Lorsque la résidence de l’enfant est fixée au domicile de l’un des parents, le juge aux affaires familiales statue sur les modalités du droit de visite de l’autre parent. Ce droit de visite, lorsque l’intérêt de l’enfant le commande, peut, par décision spécialement motivée, être exercé dans un espace de rencontre désigné par le juge.

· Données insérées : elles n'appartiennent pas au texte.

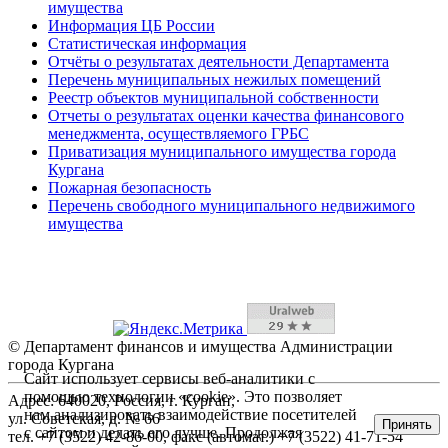
имущества
Информация ЦБ России
Статистическая информация
Отчёты о результатах деятельности Департамента
Перечень муниципальных нежилых помещений
Реестр объектов муниципальной собственности
Отчеты о результатах оценки качества финансового
менеджмента, осуществляемого ГРБС
Приватизация муниципального имущества города
Кургана
Пожарная безопасность
Перечень свободного муниципального недвижимого
имущества
© Департамент финансов и имущества Администрации
города Кургана
Сайт использует сервисы веб-аналитики с
помощью технологии «cookie». Это позволяет
Адрес: 640020, Россия, г. Курган,
нам анализировать взаимодействие посетителей
ул. Советская, д. № 66
Принять
с сайтом и делать его лучше. Продолжая
тел. +7 (3522) 42-86-00, факс (автомат.) +7 (3522) 41-71-54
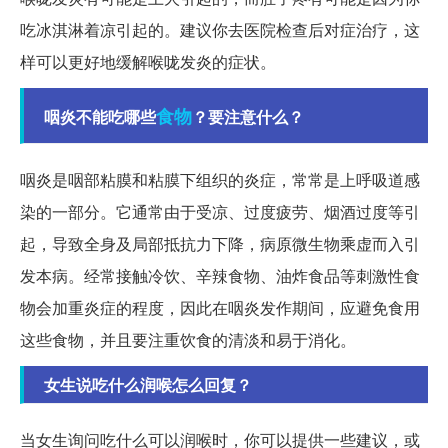
吃冰淇淋着凉引起的。建议你去医院检查后对症治疗，这
样可以更好地缓解喉咙发炎的症状。
食物
咽炎不能吃哪些
？要注意什么？
咽炎是咽部粘膜和粘膜下组织的炎症，常常是上呼吸道感
染的一部分。它通常由于受凉、过度疲劳、烟酒过度等引
起，导致全身及局部抵抗力下降，病原微生物乘虚而入引
发本病。经常接触冷饮、辛辣食物、油炸食品等刺激性食
物会加重炎症的程度，因此在咽炎发作期间，应避免食用
这些食物，并且要注重饮食的清淡和易于消化。
女生说吃什么润喉怎么回复？
当女生询问吃什么可以润喉时，你可以提供一些建议，或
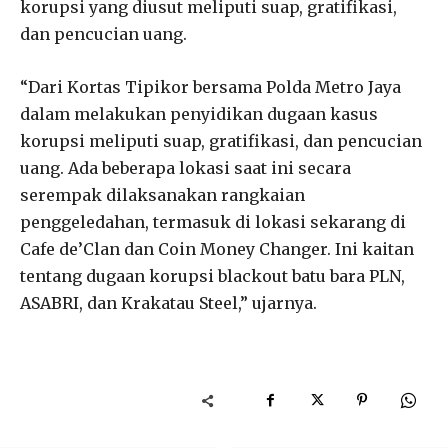
korupsi yang diusut meliputi suap, gratifikasi,
dan pencucian uang.
“Dari Kortas Tipikor bersama Polda Metro Jaya
dalam melakukan penyidikan dugaan kasus
korupsi meliputi suap, gratifikasi, dan pencucian
uang. Ada beberapa lokasi saat ini secara
serempak dilaksanakan rangkaian
penggeledahan, termasuk di lokasi sekarang di
Cafe de’Clan dan Coin Money Changer. Ini kaitan
tentang dugaan korupsi blackout batu bara PLN,
ASABRI, dan Krakatau Steel,” ujarnya.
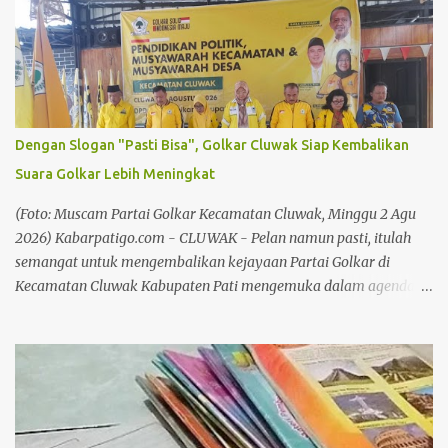
tersebut. Tiga pemain BJL 2000 FC Semarang dijatuhi sanksi
disiplin, karena dinilai terlibat dalam kericuhan. Lakeisha Rafie
Ahza asal BJL 2000 FC, mendapat hukuman skorsing satu
pertandingan. Ia dinilai melakukan tindakan kekerasan berupa
menendang pemain USP Pati hingga memicu kericuhan di
lapangan. Sementara itu, Ryu Tanaka Prasetya dijatuhi hukuman
Dengan Slogan "Pasti Bisa", Golkar Cluwak Siap Kembalikan
tambahan berupa skorsing satu pertandingan. Selain itu, dikenai
Suara Golkar Lebih Meningkat
denda Rp1 juta, setelah dinyatakan terbukti melakukan provokasi
dan tindakan kekerasan berupa mendorong pemain USP Pati.
(Foto: Muscam Partai Golkar Kecamatan Cluwak, Minggu 2 Agu
Baca juga: Chandra: Pek...
2026) Kabarpatigo.com - CLUWAK - Pelan namun pasti, itulah
semangat untuk mengembalikan kejayaan Partai Golkar di
Kecamatan Cluwak Kabupaten Pati mengemuka dalam agenda
Musyawarah Kecamatan (Muscam) Partai Golkar Kecamatan
Cluwak. Mengusung slogan "Pasti Bisa", seluruh kader dan
pengurus di wilayah Kecamatan Cluwak berkomitmen
meningkatkan perolehan suara pada Pemilu mendatang. Baca
juga: Bersilaturahmi Bersama Awak Media, Kapolresta Pati
Sampaikan Apresiasi dan Ucapan Terima Kasih Baca juga: Tokoh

Lorsque l’intérêt de l’enfant le commande ou lorsque la remise directe de l’enfant à l’autre parent présente un danger pour l’un d’eux, le juge en organise les modalités pour qu’elle présente toutes les garanties nécessaires. Il peut prévoir qu’elle s’effectue dans un espace de rencontre qu’il désigne, ou avec l’assistance d’un tiers de confiance ou du représentant d’une personne morale qualifiée. “

Un dernier point, une résidence en alternance ne dispense pas le paiement d’une pension alimentaire comme certains parents le pensent encore. En effet, les deux parents peuvent avoir des revenus différents, par exemple un des parents peut gagner le double, le triple du salaire de l’autre parent. Il pourra offrir pendant sa semaine ” de garde” des loisirs plus onéreux, de la nourriture plus onéreuse aussi (par exemple du “bio”) alors que l’autre parent devra se “saigner” pour offrir le même confort de vie ou les mêmes loisirs. C’est pourquoi il est possible de s’entendre sur une pension alimentaire ou de demander au juge aux affaires familiales de statuer sur le montant de cette pension si vous n’arrivez pas à vous mettre d’accord.